··· Tekstfragment
Kunt u toelichten waarom u een hogere vraag naar aardgas verwacht?

Antwoord

De raming is eind februari opgesteld. In de maanden januari en februari van dit jaar is als gevolg van het koude weer in Noordwest-Europa meer gas verkocht dan geraamd. Tevens zijn als gevolg van dit koude weer de gasopslagen vrijwel volledig leeggeproduceerd en deze zullen de komende zomermaanden weer moeten worden gevuld ten behoeve van de winter 2013/14. Dit alles leidt tot een hogere inschatting van de vraag naar gas in 2013 dan oorspronkelijk geraamd.

22

Kunt u toelichten waarom de bijdrage aan internationale organisaties met meer dan 20% is gestegen, van afgerond € 2,7 miljoen naar € 3,3 miljoen?
······
··· Uittreksel gegevens
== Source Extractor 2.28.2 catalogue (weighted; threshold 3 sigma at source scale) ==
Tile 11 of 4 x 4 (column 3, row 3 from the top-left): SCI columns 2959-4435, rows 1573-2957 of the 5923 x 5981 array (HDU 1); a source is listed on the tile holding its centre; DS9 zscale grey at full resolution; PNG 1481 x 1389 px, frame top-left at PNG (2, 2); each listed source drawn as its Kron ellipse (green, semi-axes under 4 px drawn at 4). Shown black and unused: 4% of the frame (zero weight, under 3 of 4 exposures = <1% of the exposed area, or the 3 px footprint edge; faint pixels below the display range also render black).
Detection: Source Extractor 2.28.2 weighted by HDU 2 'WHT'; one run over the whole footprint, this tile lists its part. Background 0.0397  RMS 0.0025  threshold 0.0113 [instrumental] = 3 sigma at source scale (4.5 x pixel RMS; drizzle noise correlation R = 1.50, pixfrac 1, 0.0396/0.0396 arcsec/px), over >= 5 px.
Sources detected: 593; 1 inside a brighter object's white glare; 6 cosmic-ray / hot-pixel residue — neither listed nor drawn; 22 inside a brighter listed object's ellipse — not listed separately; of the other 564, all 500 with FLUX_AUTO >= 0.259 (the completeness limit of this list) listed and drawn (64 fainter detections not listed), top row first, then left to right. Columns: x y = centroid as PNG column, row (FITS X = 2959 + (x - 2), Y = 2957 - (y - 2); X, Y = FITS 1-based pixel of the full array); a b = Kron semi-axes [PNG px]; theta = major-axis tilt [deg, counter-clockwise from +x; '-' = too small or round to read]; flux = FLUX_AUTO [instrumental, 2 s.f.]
······
Opdrachten >>
#1 Welke bedragen en percentages noemt de laatste vraag in het tekstfragment? Geef ze allemaal.
#2 Wanneer is volgens het tekstfragment de raming opgesteld?

Antwoorden per opdracht >>
#1
- meer dan 20%
- afgerond € 2,7 miljoen
- € 3,3 miljoen

#2 Eind februari.